На просторной, непривычно пустынной площади, дымившейся от вьюги, мглисто освещавшейся «варшавскими» спиртовыми лампами на чугунных столбах, кое-где горели костры, у которых грелись кучера, извозчики. У подъезда Большого и поодаль, слева от него, около Малого театра, ожидали хозяев их собственные запряжки, парадные возки, кареты, сани с медвежьей полстью. Кучками стояли у своих саней извозчики, кто колотил рукавицами, кто курил, кто распивал сбитень — тут же расторопный сбитенщик по копейке за стакан разливал этот любимый медовый напиток, согревавший извозчиков. Завидев выходившую, вывалившуюся из дверей театральную публику, извозчики, толкаясь и перебивая друг друга, пустились кричать на все голоса, азартно соперничать: «Куды?», «К Трухмальным?», «Возьмите, сударь, рысистую», «Возьмите меня, ваше благородие, заслужу. У меня и сани с полстью», «С первым, барин, со мной рядились». «Ваньки», по-деревенскому непривычные еще к бойкости, с лошаденками, взятыми из-под сохи, с санями-самоделыциной, в поношенных кафтанишках, рядились с седоками за гривенник-другой, отправлялись неспешно в путь. В воланах дорогого сукна, подпоясанные шитыми шелковыми поясами, гордо и независимо смотрели на проходящую публику лихачи, останавливаясь хватким взглядом на сиятельных особах, степенных фигурах известных своей щедростью купцов: «На иноходце прокачу, ваше сиятельство»; «Со мной, ваше степенство, я и до прежде вас возил». Взбивая вихри снега, срывались с места пролетки на дутых шинах, парные сани и, утопая в несгребенном снегу, неслись в разные стороны, многие, как всегда после спектакля, — к дворянскому, купеческому, приказчичьему клубам, где их ждали после зрелища обильные столы и шумное, пьяное веселье. Публика попроще тронулась пешочком по морозцу — небогатые купцы, приказчики в сторону Варварки и Ильинки, чтобы завтра утром, отперев свои лабазы и лавки, начать привычную торговую жизнь; мелкие чиновники, отставные гимназические учителя, студенты — в сторону Моховой, к Лубянке, на Самотеку. Стоявший в колеснице на Большом театре Аполлон с лирой в руках походил на великолепного кучера, правящего великолепной в морозной мгле четверней коней.

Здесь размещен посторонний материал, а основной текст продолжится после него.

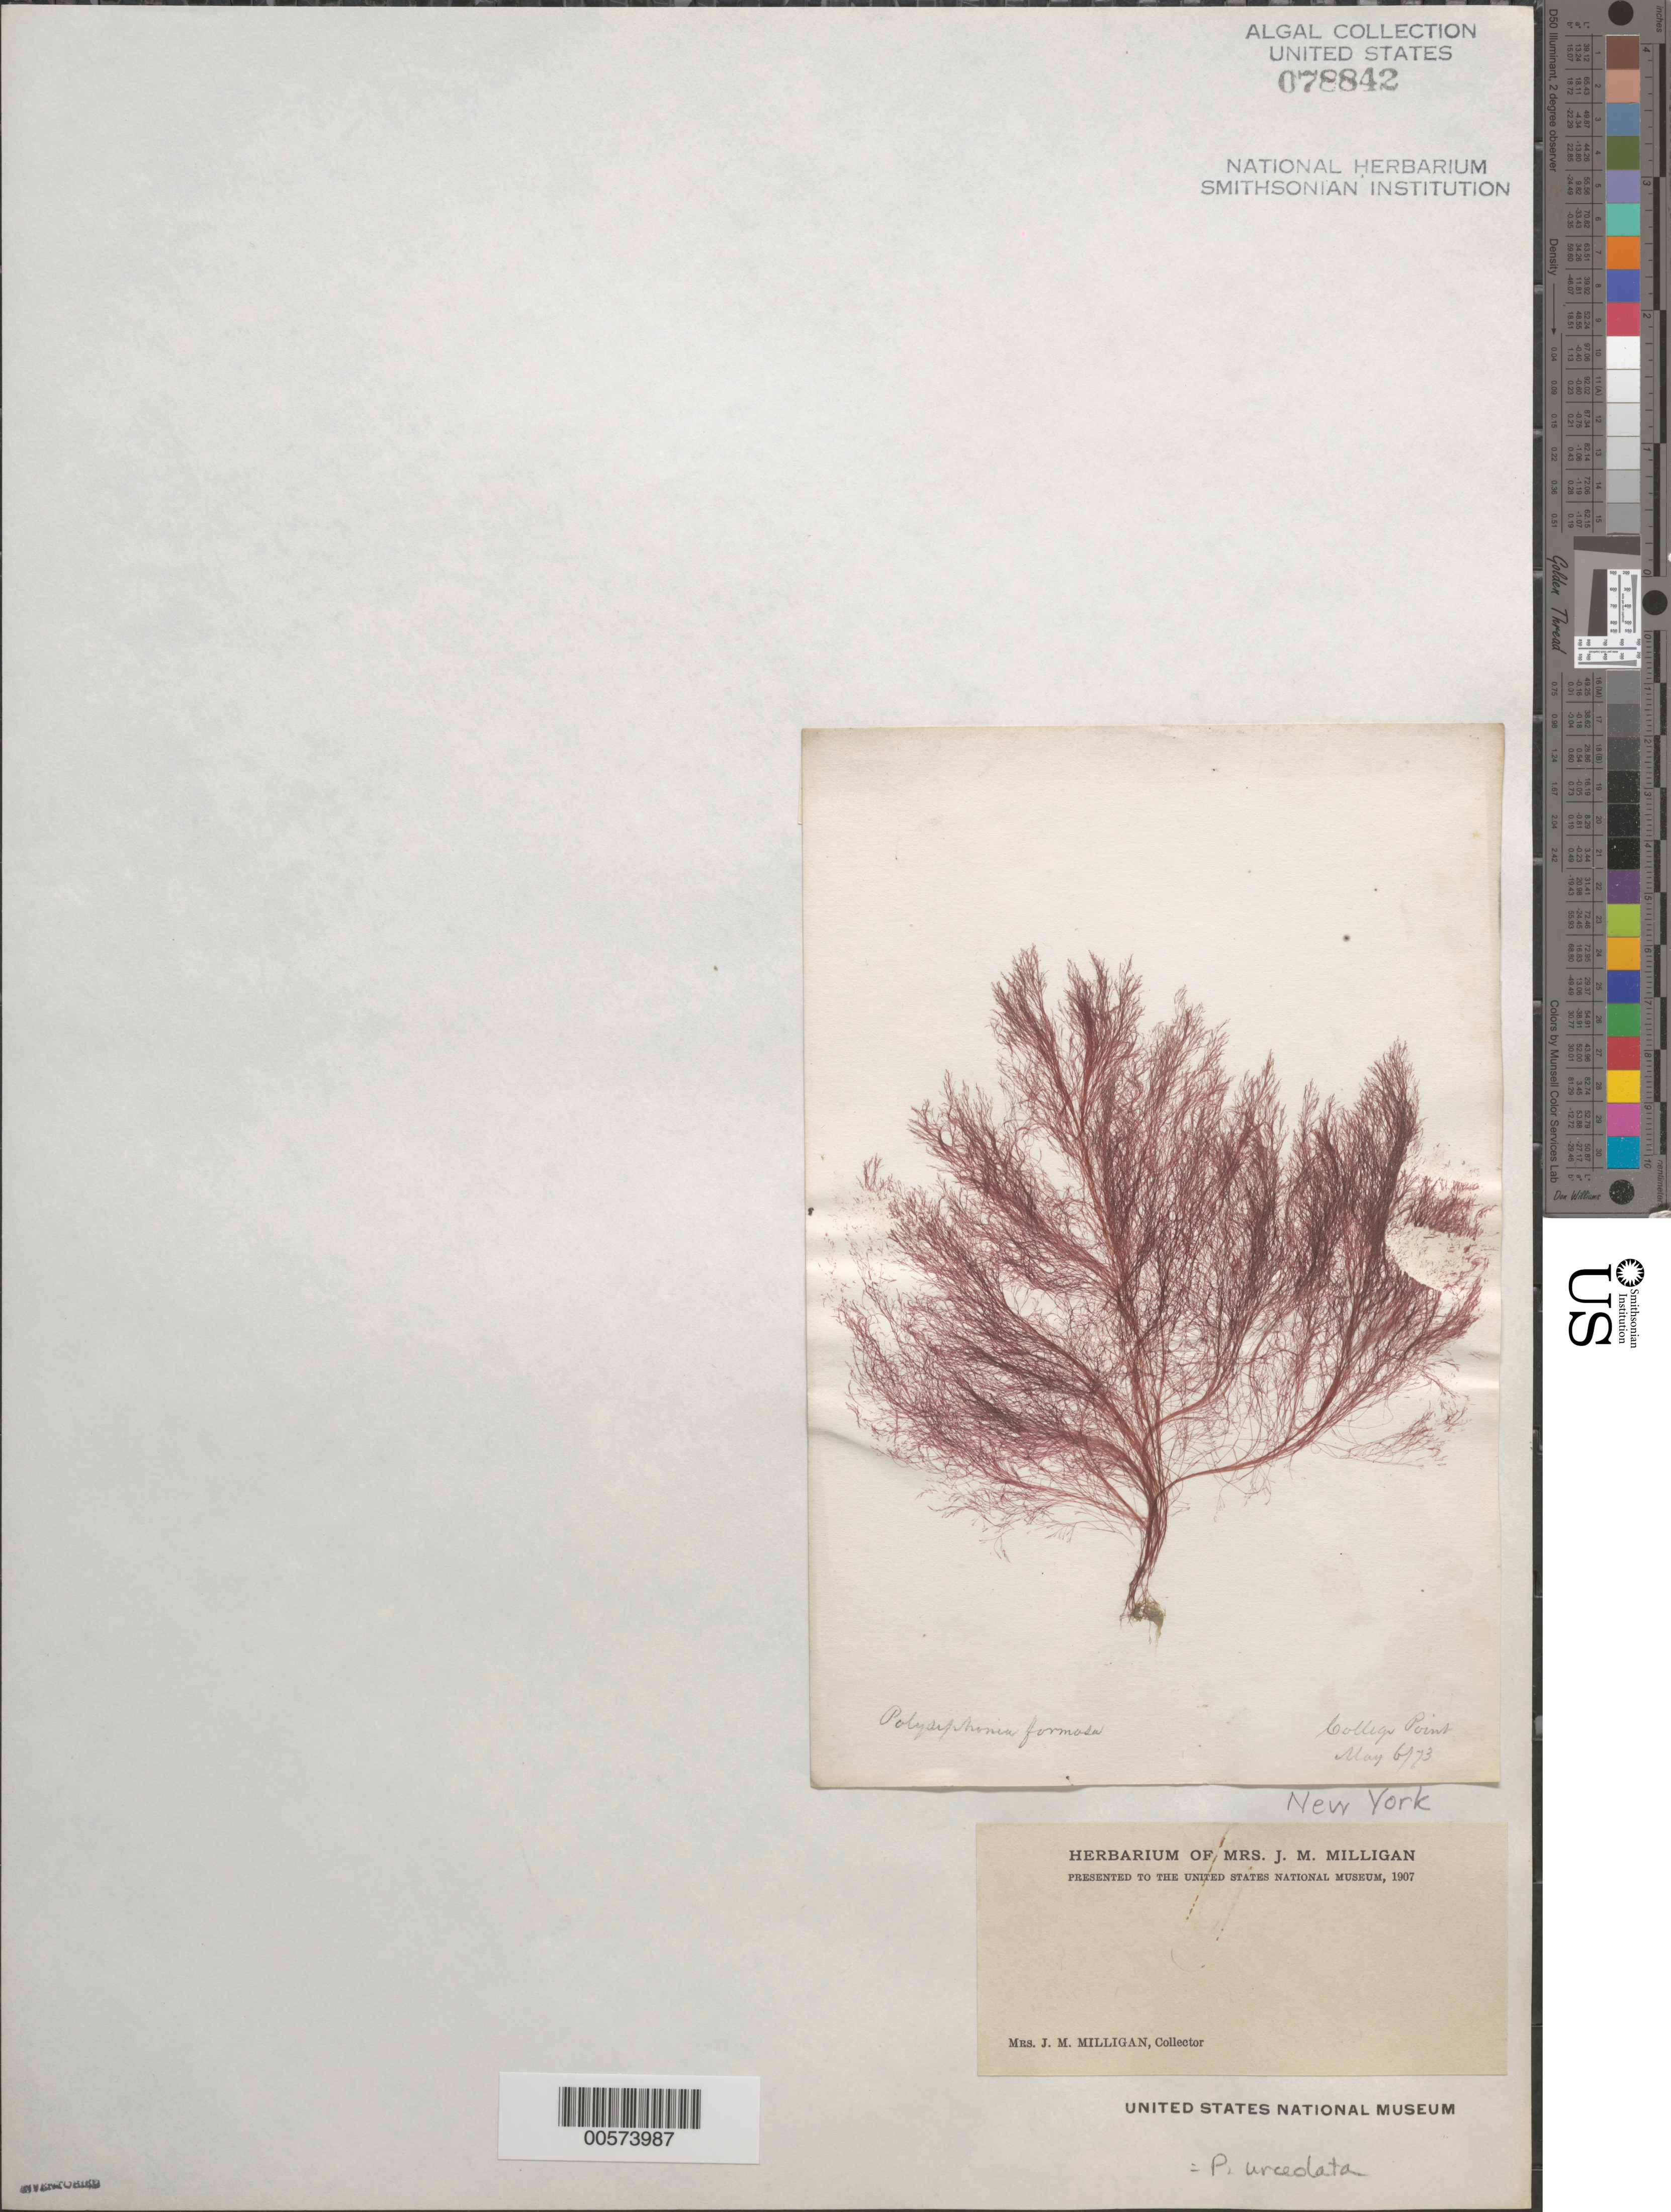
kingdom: Plantae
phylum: Rhodophyta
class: Florideophyceae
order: Ceramiales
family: Rhodomelaceae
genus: Polysiphonia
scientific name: Polysiphonia urceolata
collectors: Milligan, --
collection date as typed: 06 May 1873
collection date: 1873-05-06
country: United States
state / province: New York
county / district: Queens County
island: Long Island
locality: College Point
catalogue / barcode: US 78842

Островский в окружении друзей вышел на Театральную площадь, вдыхая с наслаждением бодрящий, успокоительный после всего пережитого морозный воздух. Извозчик, заметивший веселый и добрый нрав господ, стоявших около его седока, дивился вслух:

— О каких-то все санях толкуют господа, не в свои сани, мол, не садись, а сами садятся и едут. Чудное дело! И уж какие такие сани?!

— Это о твоих санях толковали, — улыбаясь, говорил Островский, залезая в сани и усаживаясь. — Я должен был ехать в твоих санях, поэтому и все говорили: не в свои сани не садись.

Извозчик посмотрел на седока, не зная, верить ли ему, и, повернувшись к лошади, крикнул, дергая вожжами: «Ну, гнедко, трогайся, овсеца прибавлю».

* * *

«Я счастлив, моя пьеса сыграна», — мог сказать об этом незабываемом для него вечере Островский. Спектакль «Не в свои сани не садись» глубоко взволновал, даже потряс зрителей своей жизненной правдой. Видевшие спектакль современники в один голос говорили: «Совершеннее сыграть было невозможно. Это была сама жизнь». «Все играли как люди, а не как артисты». Артисты «не только играли, но и жили» на сцене.